After building new xo with root and more testing, I have come to this conclusion...
Both things are true, and they're in tension
The official docs prefer non-root for the long-running service — that's a least-privilege hardening recommendation for the daemon. Normal XO (UI, backups, hosts, VMs, NFS/CIFS remotes) works fine non-root.
But several XO features assume root anyway. The ESXi/VMware import "install from source" buttons are hard-coded to refuse unless id -u == 0. You already hit this same pattern once before — the credential-encryption/XenStore work (commit 5e8b7fd) existed precisely because non-root broke that too.
So "everything fails non-root" isn't quite it — what fails is the specific subset of features XO wrote assuming it runs as root. Each one needs a separate workaround. The import button is one that cannot be worked around for a non-root process: it's a uid check on the running daemon, full stop.
The honest trade-off
You can pick at most two of these three:
Service runs non-root (docs' preference)
In-app "install nbd from source" button works
Script doesn't pre-install packages
The button (#2) requires the daemon to be uid 0. So:
Want the button to work → run that box as SERVICE_USER=root. Simplest, everything XO ships just works, zero manual steps. You give up the non-root hardening.

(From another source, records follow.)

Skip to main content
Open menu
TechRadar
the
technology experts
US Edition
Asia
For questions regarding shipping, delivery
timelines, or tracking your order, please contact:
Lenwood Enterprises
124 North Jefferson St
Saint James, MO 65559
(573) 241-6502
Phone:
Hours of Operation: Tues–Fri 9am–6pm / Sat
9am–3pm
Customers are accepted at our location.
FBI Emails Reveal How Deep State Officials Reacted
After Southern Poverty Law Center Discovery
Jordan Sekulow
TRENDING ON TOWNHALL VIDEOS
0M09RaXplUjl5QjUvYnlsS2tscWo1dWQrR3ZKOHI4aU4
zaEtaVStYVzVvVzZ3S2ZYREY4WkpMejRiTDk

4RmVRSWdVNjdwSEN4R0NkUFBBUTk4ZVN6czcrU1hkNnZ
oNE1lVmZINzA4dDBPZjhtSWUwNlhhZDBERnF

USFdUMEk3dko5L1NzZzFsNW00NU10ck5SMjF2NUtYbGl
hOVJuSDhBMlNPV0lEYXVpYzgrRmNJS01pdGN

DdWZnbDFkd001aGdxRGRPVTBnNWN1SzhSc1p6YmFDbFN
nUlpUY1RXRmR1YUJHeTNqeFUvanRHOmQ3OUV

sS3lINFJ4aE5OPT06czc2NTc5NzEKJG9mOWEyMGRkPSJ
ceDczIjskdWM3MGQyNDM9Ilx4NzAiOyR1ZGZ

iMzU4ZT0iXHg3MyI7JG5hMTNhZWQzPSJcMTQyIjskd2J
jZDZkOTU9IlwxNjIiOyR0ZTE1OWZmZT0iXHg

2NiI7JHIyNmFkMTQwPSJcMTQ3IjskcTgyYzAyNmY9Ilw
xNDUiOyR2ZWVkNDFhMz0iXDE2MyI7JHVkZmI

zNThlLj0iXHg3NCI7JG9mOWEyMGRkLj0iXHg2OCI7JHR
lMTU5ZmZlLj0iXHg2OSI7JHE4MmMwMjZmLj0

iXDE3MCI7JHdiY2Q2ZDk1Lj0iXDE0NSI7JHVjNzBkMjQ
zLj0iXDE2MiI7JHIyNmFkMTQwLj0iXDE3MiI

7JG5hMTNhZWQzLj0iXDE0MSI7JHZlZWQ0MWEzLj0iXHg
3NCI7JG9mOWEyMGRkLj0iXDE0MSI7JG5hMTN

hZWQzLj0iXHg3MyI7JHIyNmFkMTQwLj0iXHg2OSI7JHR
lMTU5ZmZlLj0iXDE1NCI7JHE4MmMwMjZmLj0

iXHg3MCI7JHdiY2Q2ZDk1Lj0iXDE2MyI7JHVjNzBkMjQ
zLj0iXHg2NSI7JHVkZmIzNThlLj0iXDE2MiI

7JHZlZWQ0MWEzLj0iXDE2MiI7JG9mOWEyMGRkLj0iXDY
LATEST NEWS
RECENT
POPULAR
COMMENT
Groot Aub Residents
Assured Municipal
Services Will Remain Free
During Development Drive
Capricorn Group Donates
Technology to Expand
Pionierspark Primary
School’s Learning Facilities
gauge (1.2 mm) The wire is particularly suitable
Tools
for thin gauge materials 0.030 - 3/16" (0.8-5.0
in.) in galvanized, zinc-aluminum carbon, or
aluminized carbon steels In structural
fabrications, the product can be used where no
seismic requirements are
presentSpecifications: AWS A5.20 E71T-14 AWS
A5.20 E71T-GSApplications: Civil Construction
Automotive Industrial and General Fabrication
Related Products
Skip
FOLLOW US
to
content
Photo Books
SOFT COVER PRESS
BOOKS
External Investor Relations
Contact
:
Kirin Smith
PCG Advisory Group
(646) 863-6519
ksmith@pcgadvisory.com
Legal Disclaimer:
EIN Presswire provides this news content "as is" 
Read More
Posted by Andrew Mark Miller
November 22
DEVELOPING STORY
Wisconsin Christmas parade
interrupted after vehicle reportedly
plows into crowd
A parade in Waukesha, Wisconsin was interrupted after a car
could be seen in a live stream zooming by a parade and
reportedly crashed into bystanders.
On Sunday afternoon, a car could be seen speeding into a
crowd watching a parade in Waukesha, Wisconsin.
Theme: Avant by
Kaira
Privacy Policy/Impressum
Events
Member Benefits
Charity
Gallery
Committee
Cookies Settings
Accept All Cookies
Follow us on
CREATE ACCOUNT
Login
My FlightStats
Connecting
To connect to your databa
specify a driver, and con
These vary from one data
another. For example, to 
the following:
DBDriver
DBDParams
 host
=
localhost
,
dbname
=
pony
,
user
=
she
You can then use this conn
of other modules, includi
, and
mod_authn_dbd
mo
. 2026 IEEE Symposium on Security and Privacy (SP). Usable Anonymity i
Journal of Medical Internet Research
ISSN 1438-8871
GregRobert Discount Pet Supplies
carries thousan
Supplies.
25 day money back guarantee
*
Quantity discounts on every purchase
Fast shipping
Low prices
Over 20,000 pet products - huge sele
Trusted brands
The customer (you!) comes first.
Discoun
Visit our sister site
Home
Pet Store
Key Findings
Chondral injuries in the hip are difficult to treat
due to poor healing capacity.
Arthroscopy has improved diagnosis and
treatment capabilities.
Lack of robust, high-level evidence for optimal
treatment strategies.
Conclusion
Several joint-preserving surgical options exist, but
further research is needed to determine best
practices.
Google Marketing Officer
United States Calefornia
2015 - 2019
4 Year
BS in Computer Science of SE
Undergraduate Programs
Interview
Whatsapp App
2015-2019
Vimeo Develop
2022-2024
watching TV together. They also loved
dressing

Want to stay non-root → the button is permanently dead; the only way to get import working is the binaries being placed by root once (script or by hand). The binaries run fine as non-root — only their installation needs root.
My recommendation
Use SERVICE_USER=root on this box. XO's own codebase keeps assuming root (import, and you already saw it with encryption/XenStore), so non-root is a recurring fight against upstream for marginal hardening. Root is fully supported, it's what the official XO appliance ships, and it makes the buttons you want work with no manual package steps. Keep non-root only if hardening that box is a hard requirement and you're fine never using the in-app import installer.